Il ne faut pas toujours se fier aux apparences. Sur la carte que désigne Christophe Nussbaum, la «niche CO2», comprenez l’espace dévolu aux expériences sur le stockage du gaz carbonique, occupe une place presque dérisoire. La majeure partie des 1200 mètres de galeries représentés ici est occupée par la recherche sur l’entreposage des déchets radioactifs. «Nous menons à peu près 50 expériences annuellement, poursuit le chef de projet du Mont-Terri Project, et trois portent actuellement sur le CO2.» Il serait pourtant faux d’en conclure que le gaz carbonique n’est qu’un thème accessoire pour le laboratoire du Mont-Terri: «En termes de budget, cela représente à peu près le tiers du total», indique Christophe Nussbaum, qui parle même d’«expérience-mammouth» à propos de ce qui se passe en moment dans la niche CO2.
Nous sommes donc au cœur des entrailles du Mont-Terri, à quelques encablures de la gare de Saint-Ursanne, dans le canton du Jura.

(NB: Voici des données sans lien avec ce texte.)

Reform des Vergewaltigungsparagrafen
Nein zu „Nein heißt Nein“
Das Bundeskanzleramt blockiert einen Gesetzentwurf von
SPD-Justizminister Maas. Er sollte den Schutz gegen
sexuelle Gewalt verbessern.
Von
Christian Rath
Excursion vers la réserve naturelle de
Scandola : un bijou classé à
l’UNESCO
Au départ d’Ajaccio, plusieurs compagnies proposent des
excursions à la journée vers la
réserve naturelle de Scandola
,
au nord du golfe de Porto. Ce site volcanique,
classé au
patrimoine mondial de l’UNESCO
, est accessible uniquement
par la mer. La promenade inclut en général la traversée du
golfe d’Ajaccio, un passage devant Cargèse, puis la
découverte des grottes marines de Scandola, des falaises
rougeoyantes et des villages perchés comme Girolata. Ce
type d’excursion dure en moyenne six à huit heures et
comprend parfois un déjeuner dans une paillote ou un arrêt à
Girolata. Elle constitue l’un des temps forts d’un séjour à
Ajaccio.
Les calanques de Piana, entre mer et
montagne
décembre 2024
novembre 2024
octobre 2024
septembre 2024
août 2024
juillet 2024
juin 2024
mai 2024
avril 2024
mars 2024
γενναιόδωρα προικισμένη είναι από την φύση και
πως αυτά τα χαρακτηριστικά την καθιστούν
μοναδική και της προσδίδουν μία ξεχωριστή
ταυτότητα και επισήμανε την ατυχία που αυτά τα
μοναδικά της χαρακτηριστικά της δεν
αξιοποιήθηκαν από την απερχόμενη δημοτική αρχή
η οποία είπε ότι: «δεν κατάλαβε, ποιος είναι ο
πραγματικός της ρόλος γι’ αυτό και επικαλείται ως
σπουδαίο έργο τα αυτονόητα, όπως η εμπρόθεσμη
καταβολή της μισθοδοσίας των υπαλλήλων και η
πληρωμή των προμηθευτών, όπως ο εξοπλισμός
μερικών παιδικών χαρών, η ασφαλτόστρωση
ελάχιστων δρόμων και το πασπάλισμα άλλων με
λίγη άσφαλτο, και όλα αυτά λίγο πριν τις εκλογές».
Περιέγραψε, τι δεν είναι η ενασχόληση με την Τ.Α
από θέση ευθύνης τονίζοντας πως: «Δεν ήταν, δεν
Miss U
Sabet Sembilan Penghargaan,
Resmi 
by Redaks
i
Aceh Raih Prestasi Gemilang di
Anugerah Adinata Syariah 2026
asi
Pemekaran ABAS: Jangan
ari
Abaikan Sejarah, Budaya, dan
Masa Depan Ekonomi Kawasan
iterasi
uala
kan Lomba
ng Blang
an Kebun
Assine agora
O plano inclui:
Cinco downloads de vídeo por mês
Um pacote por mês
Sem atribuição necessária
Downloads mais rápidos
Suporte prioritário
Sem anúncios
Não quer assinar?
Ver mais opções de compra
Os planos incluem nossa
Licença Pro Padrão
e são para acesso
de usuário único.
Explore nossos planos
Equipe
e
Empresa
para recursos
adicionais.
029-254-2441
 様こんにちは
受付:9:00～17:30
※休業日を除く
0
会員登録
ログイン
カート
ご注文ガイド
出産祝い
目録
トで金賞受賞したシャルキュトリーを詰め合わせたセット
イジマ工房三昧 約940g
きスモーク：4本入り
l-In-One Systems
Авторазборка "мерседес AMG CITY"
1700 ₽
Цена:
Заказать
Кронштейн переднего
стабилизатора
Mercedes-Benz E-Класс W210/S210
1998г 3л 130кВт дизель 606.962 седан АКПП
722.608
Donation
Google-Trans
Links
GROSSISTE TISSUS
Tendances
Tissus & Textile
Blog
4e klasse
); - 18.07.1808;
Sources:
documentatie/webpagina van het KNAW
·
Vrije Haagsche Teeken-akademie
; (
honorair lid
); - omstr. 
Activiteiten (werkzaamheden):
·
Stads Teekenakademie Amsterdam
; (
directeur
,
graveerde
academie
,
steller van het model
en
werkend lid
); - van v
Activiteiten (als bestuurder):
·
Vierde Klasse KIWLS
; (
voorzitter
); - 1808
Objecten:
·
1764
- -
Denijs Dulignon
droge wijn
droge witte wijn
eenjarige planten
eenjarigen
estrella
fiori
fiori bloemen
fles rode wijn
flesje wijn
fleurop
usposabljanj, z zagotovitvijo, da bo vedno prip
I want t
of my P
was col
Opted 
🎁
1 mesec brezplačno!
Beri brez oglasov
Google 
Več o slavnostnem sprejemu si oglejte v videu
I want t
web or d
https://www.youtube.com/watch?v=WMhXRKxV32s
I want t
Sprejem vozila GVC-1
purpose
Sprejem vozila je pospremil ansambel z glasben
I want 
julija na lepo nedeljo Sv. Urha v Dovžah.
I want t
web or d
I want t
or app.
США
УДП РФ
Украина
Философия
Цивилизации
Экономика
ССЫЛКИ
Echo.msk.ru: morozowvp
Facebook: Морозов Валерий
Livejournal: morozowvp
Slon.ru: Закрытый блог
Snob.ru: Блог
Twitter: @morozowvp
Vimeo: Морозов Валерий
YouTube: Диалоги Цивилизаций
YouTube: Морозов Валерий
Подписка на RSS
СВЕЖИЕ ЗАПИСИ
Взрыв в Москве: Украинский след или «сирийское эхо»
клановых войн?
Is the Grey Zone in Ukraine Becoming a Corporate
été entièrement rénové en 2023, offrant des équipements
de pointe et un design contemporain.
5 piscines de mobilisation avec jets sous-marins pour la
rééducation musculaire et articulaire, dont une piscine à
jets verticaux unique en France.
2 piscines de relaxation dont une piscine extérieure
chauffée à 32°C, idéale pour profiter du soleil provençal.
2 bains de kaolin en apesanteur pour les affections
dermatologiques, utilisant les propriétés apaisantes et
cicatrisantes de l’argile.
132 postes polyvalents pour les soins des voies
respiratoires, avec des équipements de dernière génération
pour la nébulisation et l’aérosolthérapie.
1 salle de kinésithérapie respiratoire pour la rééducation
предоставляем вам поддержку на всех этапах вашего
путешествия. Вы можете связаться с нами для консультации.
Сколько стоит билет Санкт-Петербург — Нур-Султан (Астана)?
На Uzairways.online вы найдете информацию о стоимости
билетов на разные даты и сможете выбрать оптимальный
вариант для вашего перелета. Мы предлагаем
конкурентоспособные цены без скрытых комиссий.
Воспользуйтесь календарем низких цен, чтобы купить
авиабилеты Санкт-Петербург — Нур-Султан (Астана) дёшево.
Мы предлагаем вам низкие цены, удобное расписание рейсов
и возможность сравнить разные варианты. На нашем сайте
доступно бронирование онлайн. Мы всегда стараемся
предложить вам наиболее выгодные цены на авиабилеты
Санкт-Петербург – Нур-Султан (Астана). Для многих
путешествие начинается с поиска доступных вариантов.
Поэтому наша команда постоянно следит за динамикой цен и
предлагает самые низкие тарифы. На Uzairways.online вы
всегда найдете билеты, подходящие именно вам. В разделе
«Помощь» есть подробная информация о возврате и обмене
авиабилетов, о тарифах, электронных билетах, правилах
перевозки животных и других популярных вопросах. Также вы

En cette fin d’après-midi et veille de week-end, les galeries sont désertes. Mais en temps ordinaire, une vingtaine de personnes travaillent parfois simultanément ici, dont certaines parcourent des milliers de kilomètres dans ce but. «Les recherches sur le stockage du CO2 intéressent beaucoup les pétroliers, qui sont de grands producteurs de gaz carbonique», illustre Christophe Nussbaum. Total et Chevron comptent ainsi parmi les partenaires du Mont-Terri Project, de même que le Département fédéral de l’énergie des États-Unis, swisstopo ou l’École polytechnique fédérale de Zurich, entre autres.
Voir comment le CO2 circule
Quelques minutes de marche encore, et nous voilà à l’entrée de la niche CO2. À nos yeux non avertis, le décor est plutôt banal: la dimension d’une salle de réunion, l’allure d’un chantier avec ces câbles qui se promènent sur le sol et, cachés dans des armoires bleues, des écrans et des manomètres. Mais ce qui intéresse les chercheurs ici, c’est ce qui se passe juste en dessous de leurs pieds – et donc des nôtres, à cet instant précis: «Contrairement aux déchets radioactifs, le gaz carbonique ne se stocke pas au cœur de l’argile, mais plus bas, dans du grès ou du calcaire par exemple, explique Christophe Nussbaum. L’argile joue ici un rôle de barrière, de couverture.» L’expérience qui se déroule dans cette niche doit permettre de vérifier l’étanchéité de cette couverture malgré les nombreuses failles qui parcourent le sous-sol.
«Le risque principal, poursuit le chef de projet, c’est que le CO2 remonte vers la surface...»
«Le risque principal, poursuit le chef de projet, c’est que le CO2 remonte vers la surface et contamine les eaux potables, c’est-à-dire les acidifie, les rendant impropres à la consommation. Avec cette expérience, il s’agit de voir si le CO2 peut circuler le long des failles et à quelle vitesse, si cela crée de la microsismicité… On essaie de comprendre les processus en jeu.» Pour cela, un forage a été réalisé sous le sol de la niche à travers une faille et un autre à un mètre d’écart. Dans le premier est injecté du gaz carbonique dont les chercheurs vérifient ensuite s’il migre vers le second, selon quel parcours, à quelle quantité, etc.
«Du CO2 , il y en a déjà trop»
Le Laboratoire du Mont-Terri n’en a pas fini avec les déchets nucléaires. Mais la thématique du CO2 est désormais d’une actualité encore plus brûlante. «Les déchets radioactifs, il faut de toute façon attendre quarante ans avant de les enfouir, le temps qu’ils refroidissent, souligne Christophe Nussbaum. La question du gaz carbonique est certainement plus urgente, puisqu’il y en a déjà trop dans l’atmosphère.» La prochaine expérience est d’ailleurs prévue: il s’agira d’injecter du CO2 dans la roche pendant dix ans au minimum. Le Mont-Terri restera donc encore longtemps un terrain de recherches – mais jamais de stockage, il faut le (re)dire encore une fois.